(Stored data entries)
----
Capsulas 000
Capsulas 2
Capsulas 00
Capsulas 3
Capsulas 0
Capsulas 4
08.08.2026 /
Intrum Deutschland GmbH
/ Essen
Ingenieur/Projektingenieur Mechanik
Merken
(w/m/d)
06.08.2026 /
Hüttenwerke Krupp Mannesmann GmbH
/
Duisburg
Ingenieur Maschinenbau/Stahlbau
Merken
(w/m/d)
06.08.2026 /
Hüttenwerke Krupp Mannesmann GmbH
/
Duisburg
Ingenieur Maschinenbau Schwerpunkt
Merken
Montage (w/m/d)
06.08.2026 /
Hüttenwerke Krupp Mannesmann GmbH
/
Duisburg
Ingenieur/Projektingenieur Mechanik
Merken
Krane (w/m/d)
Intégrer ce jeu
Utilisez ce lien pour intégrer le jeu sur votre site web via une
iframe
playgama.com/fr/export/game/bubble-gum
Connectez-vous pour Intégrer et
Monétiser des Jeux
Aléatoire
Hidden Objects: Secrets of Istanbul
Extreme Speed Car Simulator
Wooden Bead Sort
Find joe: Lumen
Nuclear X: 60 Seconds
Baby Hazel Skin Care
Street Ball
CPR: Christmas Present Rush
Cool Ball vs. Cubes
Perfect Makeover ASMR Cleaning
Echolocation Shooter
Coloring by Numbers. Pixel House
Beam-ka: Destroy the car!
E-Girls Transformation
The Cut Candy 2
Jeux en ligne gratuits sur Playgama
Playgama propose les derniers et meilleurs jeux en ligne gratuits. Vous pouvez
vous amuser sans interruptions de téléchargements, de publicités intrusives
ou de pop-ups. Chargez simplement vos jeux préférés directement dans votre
----
→ **Your objective**
Each line of the data in which the string "Maschinenbau" appears needs to be copied.

→ **Finished exercise**
Ingenieur Maschinenbau/Stahlbau
Ingenieur Maschinenbau Schwerpunkt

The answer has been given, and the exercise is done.